(Data entries)
══════
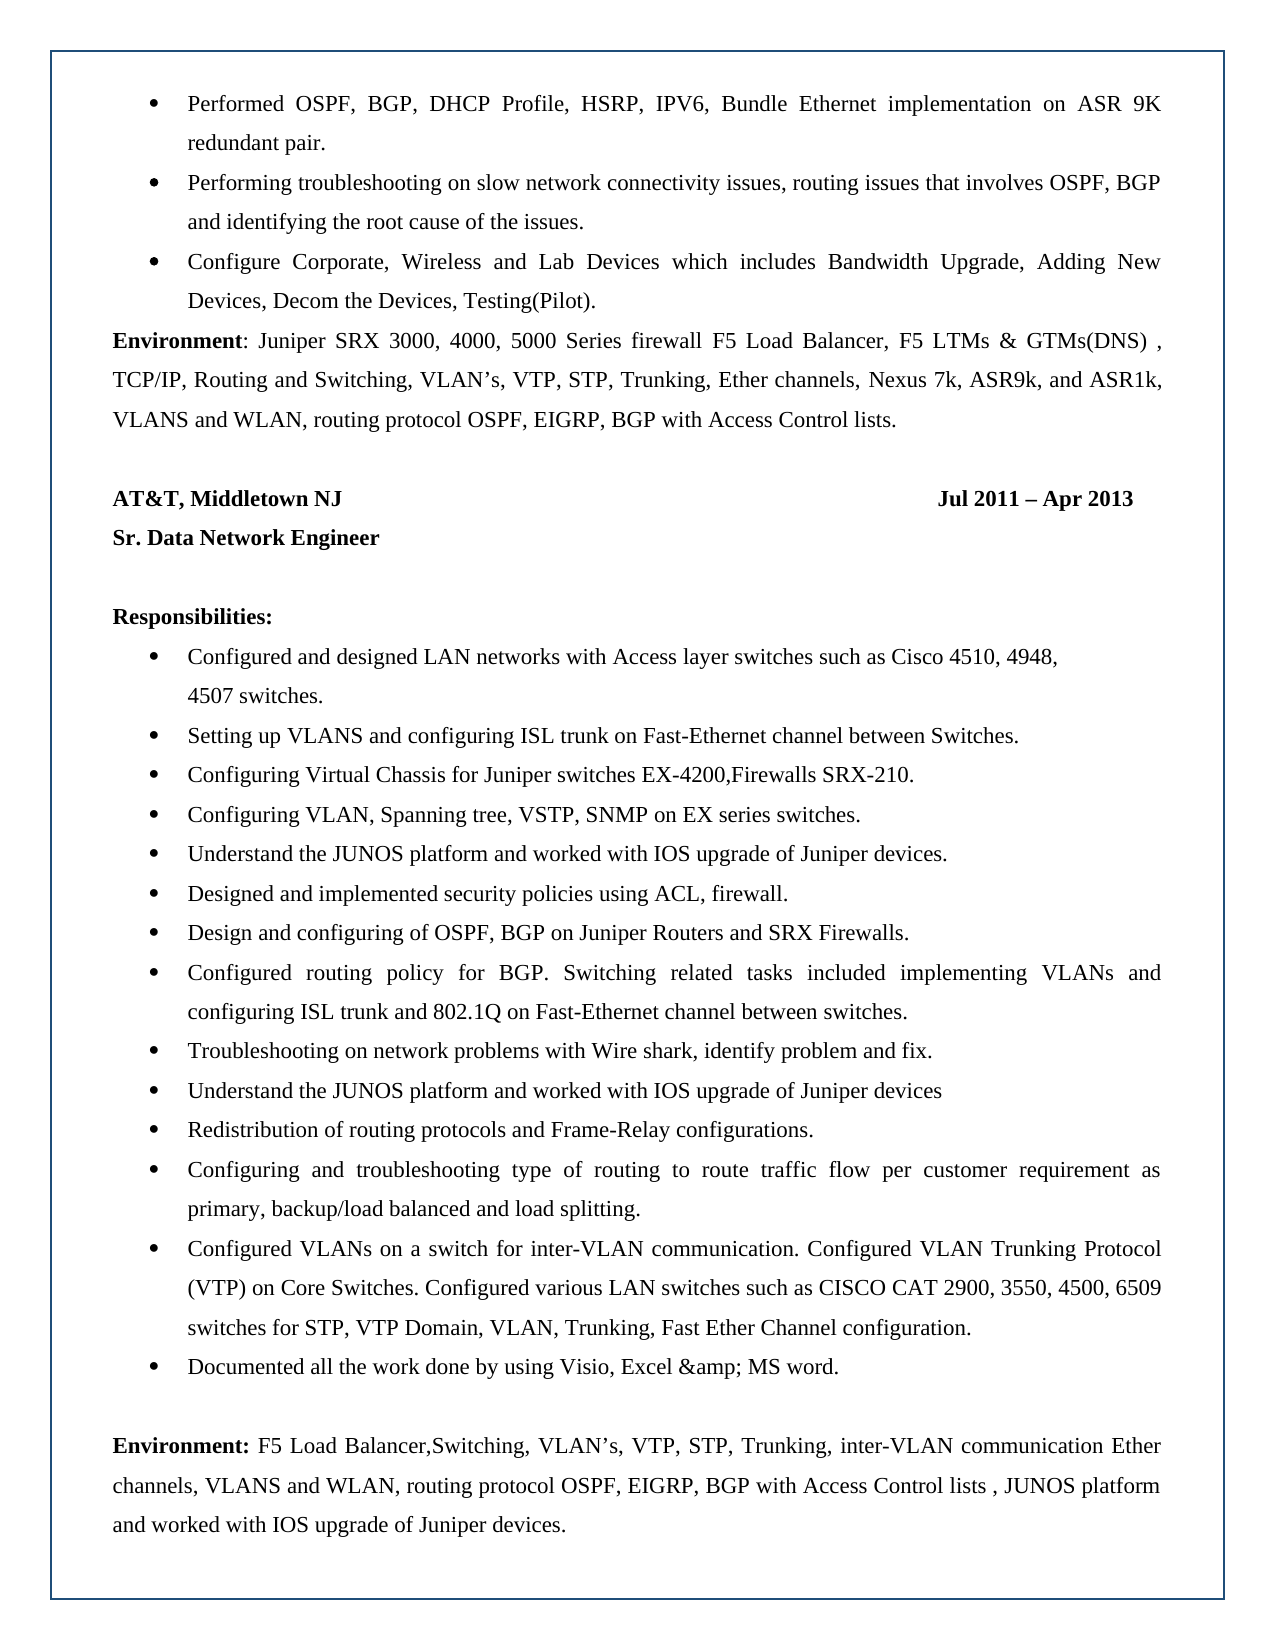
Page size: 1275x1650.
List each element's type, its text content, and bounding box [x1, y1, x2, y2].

list Performing troubleshooting on slow network connectivity issues, routing issues that involves OSPF, BGP and identifying the root cause of the issues. [150, 169, 1162, 235]
list Documented all the work done by using Visio, Excel &amp; MS word. [150, 1353, 1162, 1380]
list Configuring VLAN, Spanning tree, VSTP, SNMP on EX series switches. [150, 801, 1162, 827]
list Understand the JUNOS platform and worked with IOS upgrade of Juniper devices [150, 1077, 1162, 1103]
list Redistribution of routing protocols and Frame-Relay configurations. [150, 1116, 1162, 1143]
text AT&T, Middletown NJ Jul 2011 – Apr 2013 [112, 485, 1162, 511]
list Designed and implemented security policies using ACL, firewall. [150, 879, 1162, 906]
list Configure Corporate, Wireless and Lab Devices which includes Bandwidth Upgrade, Adding New Devices, Decom the Devices, Testing(Pilot). [150, 248, 1162, 314]
list 4507 switches. [187, 682, 1162, 708]
list Configured routing policy for BGP. Switching related tasks included implementing VLANs and configuring ISL trunk and 802.1Q on Fast-Ethernet channel between switches. [150, 958, 1162, 1024]
list Performed OSPF, BGP, DHCP Profile, HSRP, IPV6, Bundle Ethernet implementation on ASR 9K redundant pair. [150, 90, 1162, 156]
text Environment: Juniper SRX 3000, 4000, 5000 Series firewall F5 Load Balancer, F5 LTMs & GTMs(DNS) , TCP/IP, Routing and Switching, VLAN’s, VTP, STP, Trunking, Ether channels, Nexus 7k, ASR9k, and ASR1k, VLANS and WLAN, routing protocol OSPF, EIGRP, BGP with Access Control lists. [112, 327, 1162, 432]
list Configured and designed LAN networks with Access layer switches such as Cisco 4510, 4948, [150, 643, 1162, 669]
text Sr. Data Network Engineer [112, 524, 1162, 551]
list Understand the JUNOS platform and worked with IOS upgrade of Juniper devices. [150, 840, 1162, 866]
list Configured VLANs on a switch for inter-VLAN communication. Configured VLAN Trunking Protocol (VTP) on Core Switches. Configured various LAN switches such as CISCO CAT 2900, 3550, 4500, 6509 switches for STP, VTP Domain, VLAN, Trunking, Fast Ether Channel configuration. [150, 1235, 1162, 1340]
list Setting up VLANS and configuring ISL trunk on Fast-Ethernet channel between Switches. [150, 722, 1162, 748]
list Design and configuring of OSPF, BGP on Juniper Routers and SRX Firewalls. [150, 919, 1162, 945]
list Configuring Virtual Chassis for Juniper switches EX-4200,Firewalls SRX-210. [150, 761, 1162, 787]
list Configuring and troubleshooting type of routing to route traffic flow per customer requirement as primary, backup/load balanced and load splitting. [150, 1156, 1162, 1222]
list Troubleshooting on network problems with Wire shark, identify problem and fix. [150, 1037, 1162, 1064]
text Environment: F5 Load Balancer,Switching, VLAN’s, VTP, STP, Trunking, inter-VLAN communication Ether channels, VLANS and WLAN, routing protocol OSPF, EIGRP, BGP with Access Control lists , JUNOS platform and worked with IOS upgrade of Juniper devices. [112, 1432, 1162, 1538]
text Responsibilities: [112, 603, 1162, 629]
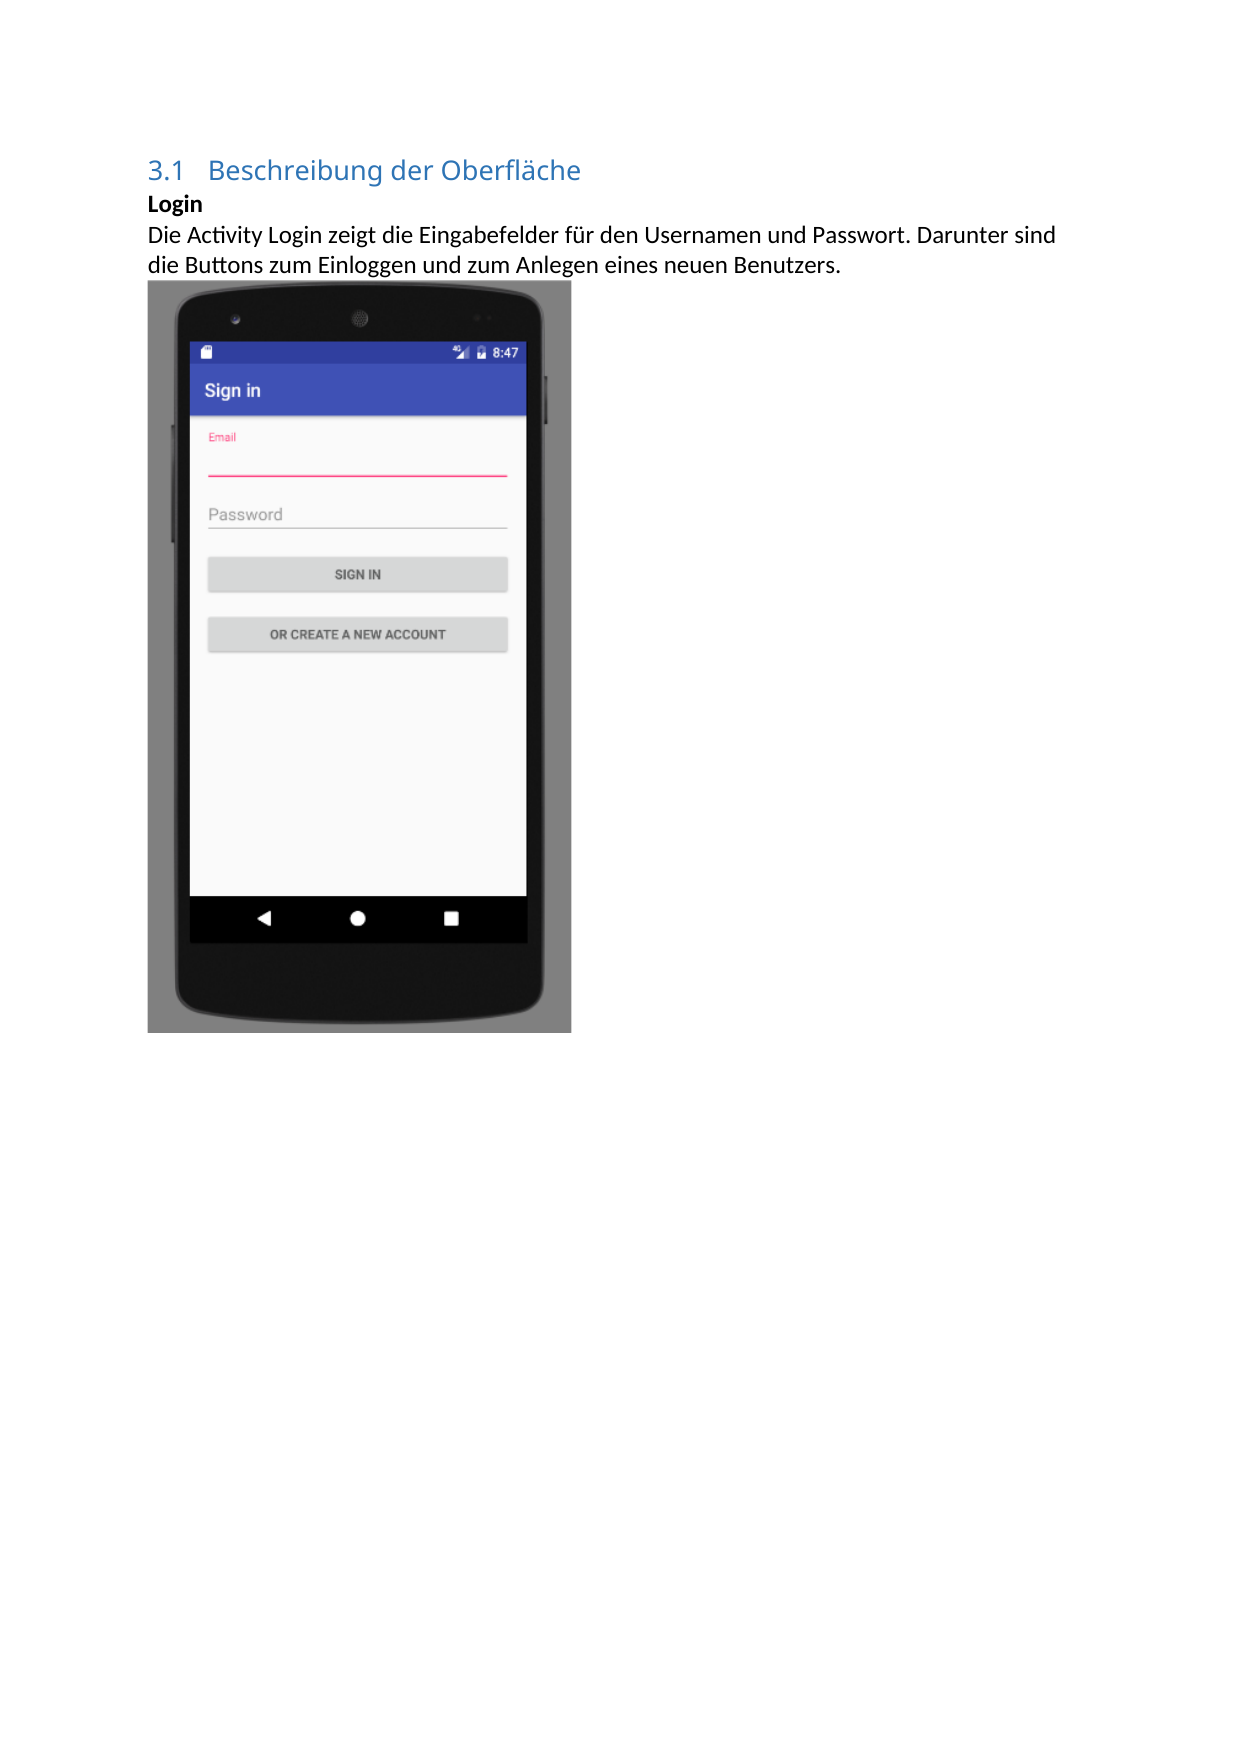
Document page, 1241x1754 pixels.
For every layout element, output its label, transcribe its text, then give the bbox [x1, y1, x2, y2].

text Die Activity Login zeigt die Eingabefelder für den Usernamen und Passwort. Darunter sind die Buttons zum Einloggen und zum Anlegen eines neuen Benutzers. [148, 219, 1093, 280]
text Login [148, 189, 1093, 219]
picture [147, 280, 572, 1033]
subtitle Beschreibung der Oberfläche [148, 152, 1093, 189]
══════
AIM OF THE TASK: Go through the lines above and copy any that contain "using".

WRITTEN RESPONSE:
list Documented all the work done by using Visio, Excel &amp; MS word. [150, 1353, 1162, 1380]
list Designed and implemented security policies using ACL, firewall. [150, 879, 1162, 906]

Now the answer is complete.